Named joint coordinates
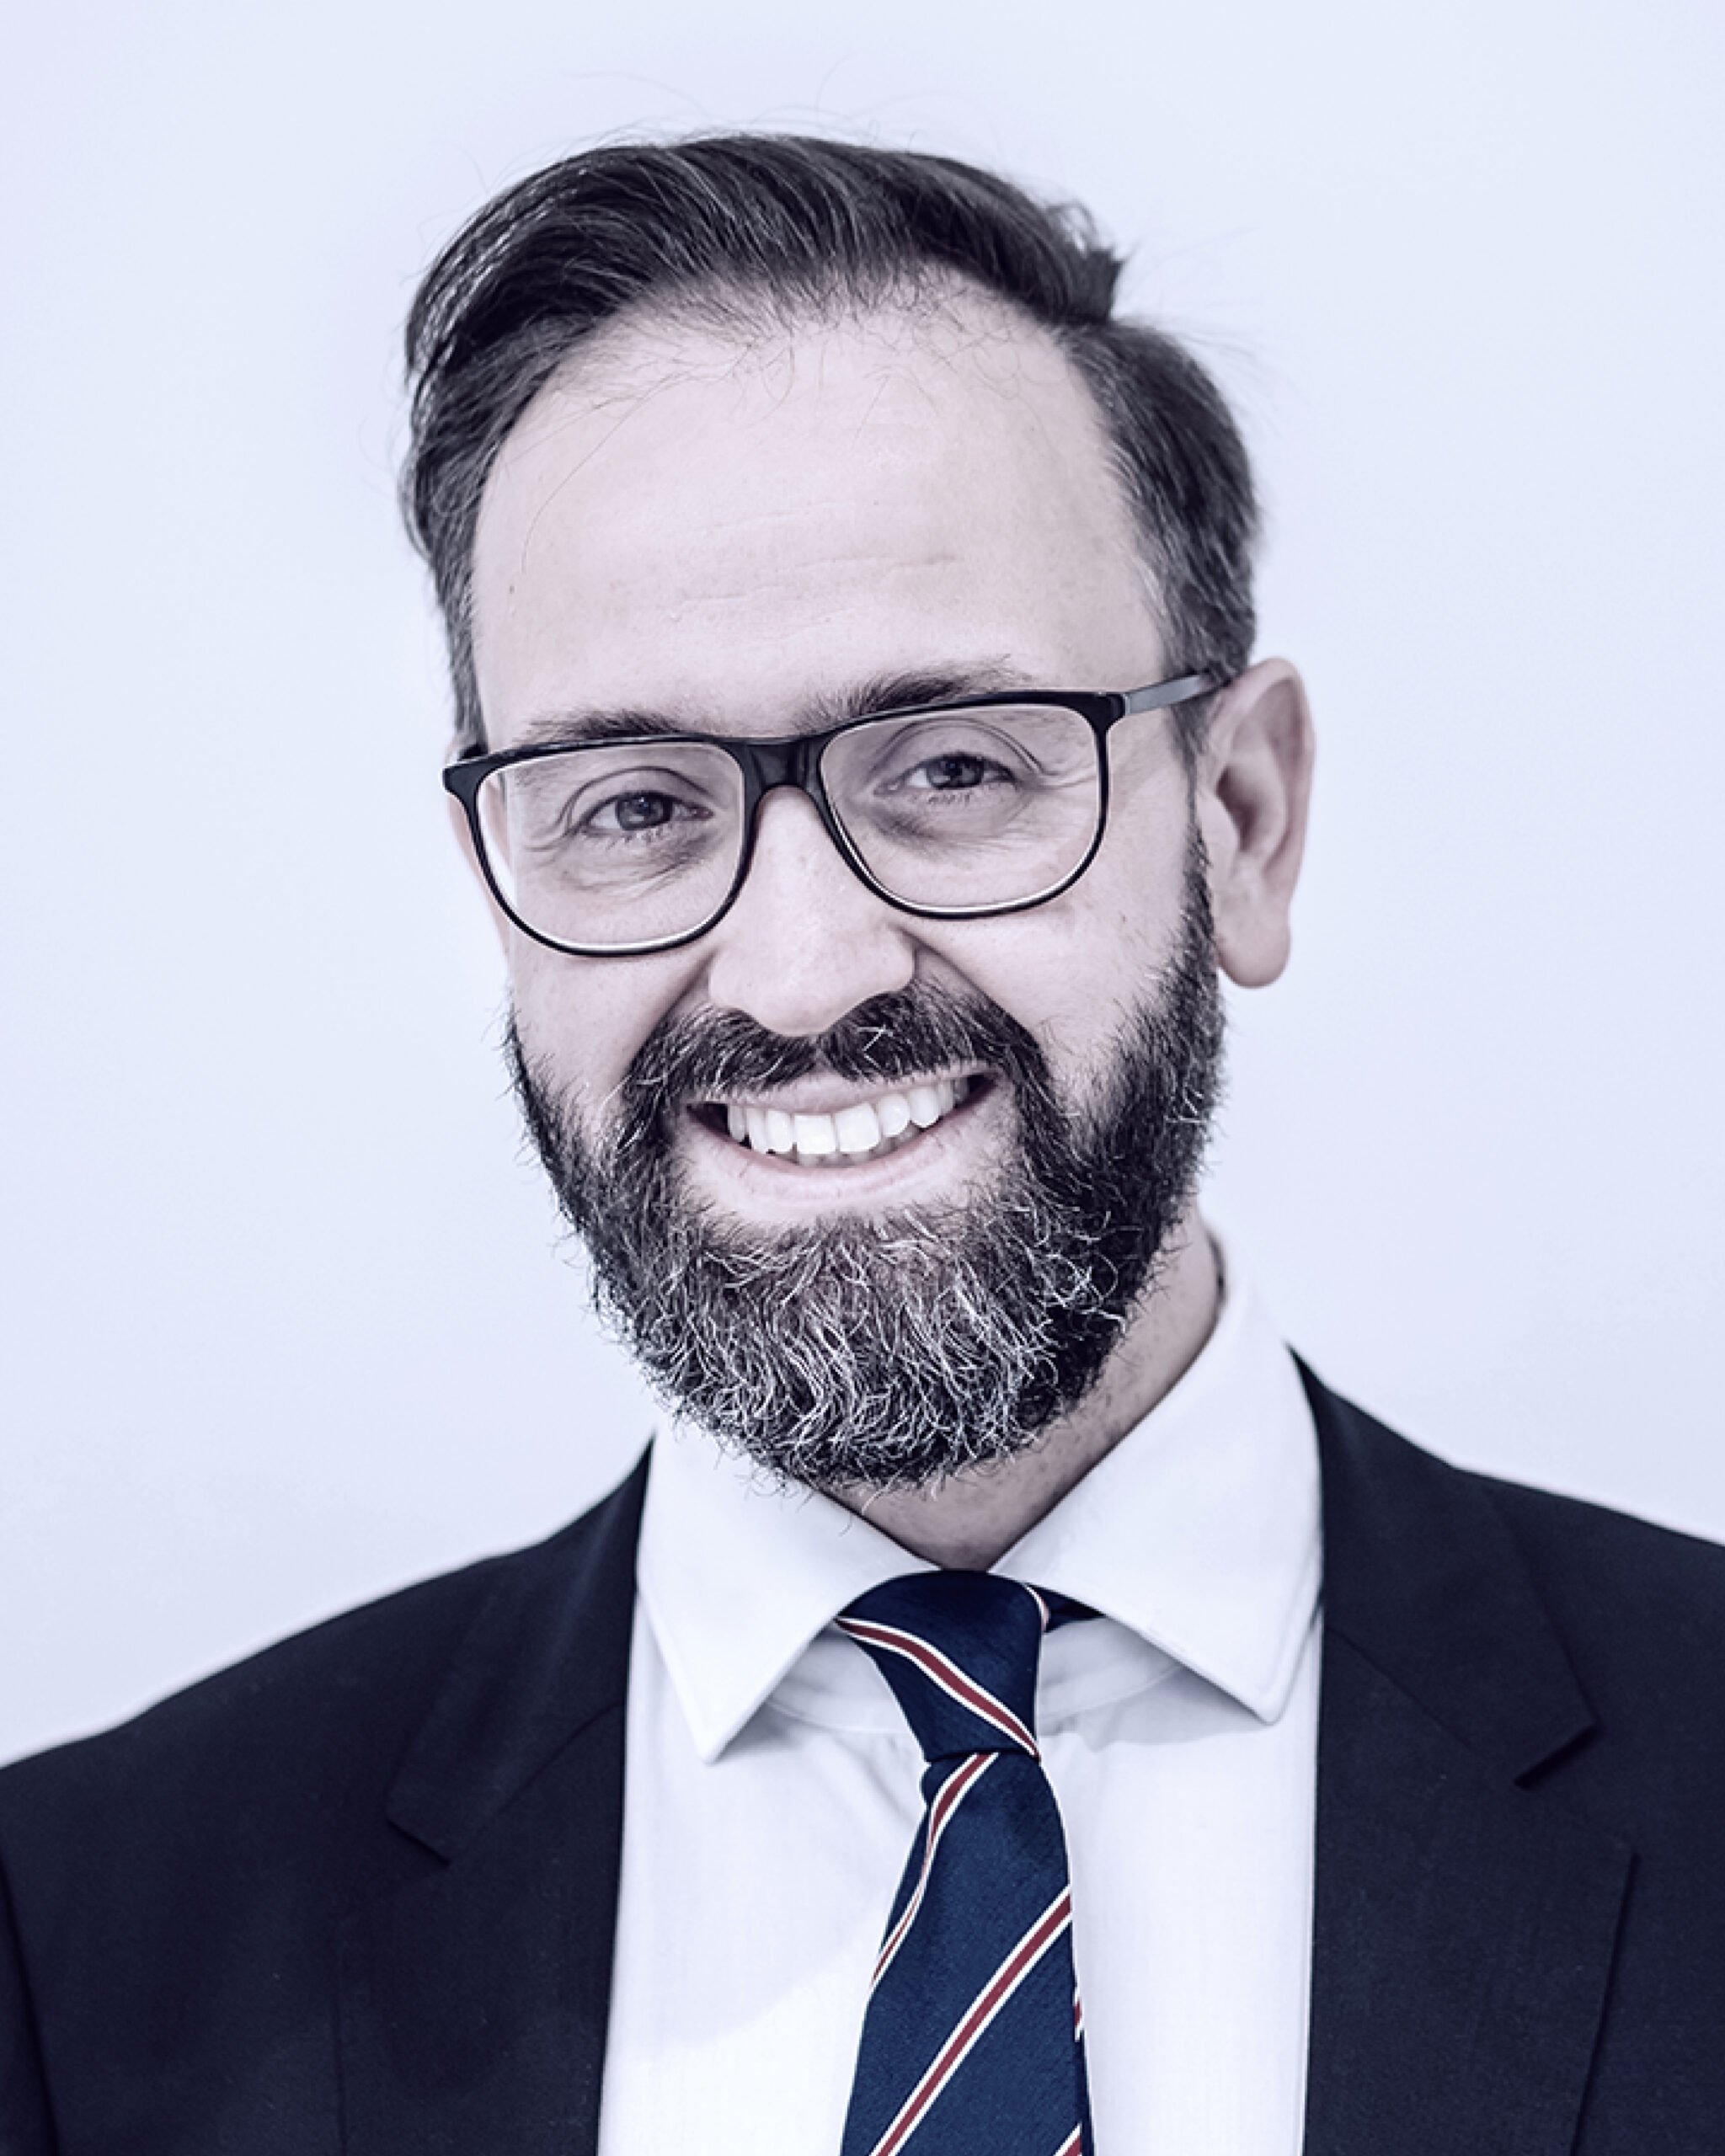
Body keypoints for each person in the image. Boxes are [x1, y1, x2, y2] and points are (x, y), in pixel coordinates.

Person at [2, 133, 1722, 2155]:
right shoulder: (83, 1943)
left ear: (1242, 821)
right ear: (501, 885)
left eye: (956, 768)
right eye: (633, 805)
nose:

Work task
No lines before the one containing "right shoulder: (83, 1943)" belong in the answer; write out that line and each one after it exactly, through the end of the records.

Completed task
right shoulder: (83, 1943)
left ear: (1242, 821)
right ear: (501, 885)
left eye: (956, 768)
right eye: (633, 805)
nose:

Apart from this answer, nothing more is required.